Nggak jadi kabur?” sebenarnya aku senang mendengar keputusannya.
“Aku
takut. Aku merasa asing disini.”
“Ya,
sudah. Itu keputusanmu yang terbaik. Pulanglah, minta maaflah pada orang tuamu
dan jangan coba kabur lagi. Nikmati saja omelan mereka, mumpung kamu masih bisa
mendengarnya.”
“Makasih
Bang, udah jadi teman seperjalanan yang menyenangkan.”
“Sama-sama,
lebih baik kita makan dulu yuk.
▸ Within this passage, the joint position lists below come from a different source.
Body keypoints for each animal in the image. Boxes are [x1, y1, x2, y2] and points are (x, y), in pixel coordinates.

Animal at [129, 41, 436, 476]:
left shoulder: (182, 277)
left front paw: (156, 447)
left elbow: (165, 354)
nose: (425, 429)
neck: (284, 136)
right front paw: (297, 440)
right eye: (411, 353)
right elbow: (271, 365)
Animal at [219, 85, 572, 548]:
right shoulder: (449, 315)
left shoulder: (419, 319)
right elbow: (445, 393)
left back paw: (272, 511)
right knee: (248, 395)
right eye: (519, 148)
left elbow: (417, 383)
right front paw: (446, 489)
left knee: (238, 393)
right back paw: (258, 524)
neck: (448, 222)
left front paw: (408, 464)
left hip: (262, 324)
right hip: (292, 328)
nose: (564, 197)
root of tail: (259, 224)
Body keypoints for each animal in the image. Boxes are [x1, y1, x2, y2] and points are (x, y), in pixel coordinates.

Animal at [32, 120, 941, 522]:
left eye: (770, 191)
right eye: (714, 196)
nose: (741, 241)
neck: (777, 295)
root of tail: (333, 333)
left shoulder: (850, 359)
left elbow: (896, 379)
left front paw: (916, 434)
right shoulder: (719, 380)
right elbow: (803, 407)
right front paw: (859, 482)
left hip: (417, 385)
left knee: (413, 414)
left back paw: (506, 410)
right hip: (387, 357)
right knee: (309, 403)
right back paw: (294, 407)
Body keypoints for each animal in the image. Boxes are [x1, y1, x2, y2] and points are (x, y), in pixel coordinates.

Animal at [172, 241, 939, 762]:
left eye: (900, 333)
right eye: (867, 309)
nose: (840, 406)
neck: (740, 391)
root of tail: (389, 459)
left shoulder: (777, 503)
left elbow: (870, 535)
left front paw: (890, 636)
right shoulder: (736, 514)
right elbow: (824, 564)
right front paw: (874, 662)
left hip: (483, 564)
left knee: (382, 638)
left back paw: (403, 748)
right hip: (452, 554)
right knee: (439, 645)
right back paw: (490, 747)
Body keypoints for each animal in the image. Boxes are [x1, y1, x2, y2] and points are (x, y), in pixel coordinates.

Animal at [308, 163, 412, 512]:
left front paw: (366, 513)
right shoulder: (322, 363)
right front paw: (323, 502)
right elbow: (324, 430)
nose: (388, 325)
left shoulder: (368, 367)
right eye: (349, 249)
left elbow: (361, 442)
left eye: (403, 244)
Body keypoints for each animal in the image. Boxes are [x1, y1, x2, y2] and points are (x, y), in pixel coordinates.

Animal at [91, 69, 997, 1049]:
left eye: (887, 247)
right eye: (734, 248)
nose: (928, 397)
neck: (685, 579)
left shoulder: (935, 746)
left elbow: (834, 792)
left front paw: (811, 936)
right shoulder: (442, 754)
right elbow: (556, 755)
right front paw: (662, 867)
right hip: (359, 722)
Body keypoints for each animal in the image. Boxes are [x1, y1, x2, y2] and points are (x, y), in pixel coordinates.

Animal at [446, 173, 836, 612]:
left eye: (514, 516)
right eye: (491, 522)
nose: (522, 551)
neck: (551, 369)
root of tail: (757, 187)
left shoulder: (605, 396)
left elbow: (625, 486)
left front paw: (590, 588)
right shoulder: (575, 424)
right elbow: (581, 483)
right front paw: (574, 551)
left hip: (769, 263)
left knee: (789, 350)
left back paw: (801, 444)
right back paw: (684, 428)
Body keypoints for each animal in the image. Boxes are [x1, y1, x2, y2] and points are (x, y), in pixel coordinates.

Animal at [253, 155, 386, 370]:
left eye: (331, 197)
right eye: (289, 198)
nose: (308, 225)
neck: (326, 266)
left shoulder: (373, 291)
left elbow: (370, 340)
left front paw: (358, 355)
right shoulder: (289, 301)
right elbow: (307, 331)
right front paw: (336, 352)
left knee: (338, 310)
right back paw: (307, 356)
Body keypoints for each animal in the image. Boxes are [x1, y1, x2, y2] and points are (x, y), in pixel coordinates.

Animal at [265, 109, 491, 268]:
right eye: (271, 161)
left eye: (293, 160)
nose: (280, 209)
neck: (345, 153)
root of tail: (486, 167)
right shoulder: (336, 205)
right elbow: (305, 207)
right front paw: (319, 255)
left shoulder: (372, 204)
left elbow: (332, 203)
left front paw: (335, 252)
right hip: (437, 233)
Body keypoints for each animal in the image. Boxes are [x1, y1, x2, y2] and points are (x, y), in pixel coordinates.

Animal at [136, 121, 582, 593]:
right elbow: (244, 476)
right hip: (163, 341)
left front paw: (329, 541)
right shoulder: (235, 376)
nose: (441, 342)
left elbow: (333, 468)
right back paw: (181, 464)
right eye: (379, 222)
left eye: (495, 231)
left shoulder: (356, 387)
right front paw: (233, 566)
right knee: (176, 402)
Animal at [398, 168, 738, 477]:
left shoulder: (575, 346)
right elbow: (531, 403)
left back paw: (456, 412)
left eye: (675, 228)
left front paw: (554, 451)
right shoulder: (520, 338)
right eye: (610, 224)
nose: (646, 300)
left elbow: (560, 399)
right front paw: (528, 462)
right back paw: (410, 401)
Jadwal kereta api ke Rantau Prapat yang paling
cepat sekitar jam tiga lewat.”
Dia
pun menuruti ajakanku. Akhirnya kami memutuskan untuk makan siang bareng di sebuah
restoran di kawasan Merdeka Walk sambil menunggu jam keberangkatan kereta api.
Selepas makan kami berjalan kaki melewati lapangan Merdeka menuju stasiun
Besar. Hari ini cuaca Medan begitu cerah, tidak seperti biasanya yang sudah
hampir seminggu ini turun hujan terus.
“Tia,
boleh pinjam kain kerudung kamu tadi?” tanyaku setelah kami sampai di depan
stasiun.
“Untuk
apa?” jawabnya heran sambil mengambil kain kerudung dari dalam tasnya.
Aku
pegang kerudung itu lalu perlahan aku pasangkan di kepalanya. Dia sedikit
terkejut namun kemudian dia membantu memasangkannya.
“Kamu
kelihatan lebih cantik kalau memakainya.”
“Mulai
merayu ya. Apakah nanti aku bisa ketemu lagi sama bang Andi?”
“Kan
masih ada kereta api yang ke Medan.”
Kami
tertawa bersama. Kali ini tawanya tampak paling merekah.
“Oh
ya, Bang, punya tisu?”
“Aduh,
nggak ada”
“Kalo
nomor HP punya kan?”
“Hahaha...
Garing.”
Aku
percaya bahwa suatu perjalanan adalah menemukan. Bahkan perjalanan yang sudah
biasa kita lalui pun akan menemukan adanya hal-hal baru. Meskipun dalam
perjalanan untuk menemukan sesuatu yang aku cari kali ini belum berhasil, namun ada sesuatu hal lain yang
telah kutemukan. Cinta. Ya cinta.
ini nyata?
BalasHapuskok so sweet yah..
ahiy... ^_^
BalasHapus#angguk2
BalasHapusomelan orang tua itu juga yang sering saya rindukan saat ini masbud. :)
apa pun yang ada memang sebaiknya dinikmati entah itu pahit atau manis. :)
Casinos Near Casino Wyndham, NY - MapYRO
BalasHapusSearch 여주 출장샵 for Casinos Near Casino Wyndham. 경상남도 출장마사지 Get directions, reviews and information for 여주 출장샵 Casinos Near Casino Wyndham 경상북도 출장마사지 in 의정부 출장마사지 Wyndham, NY.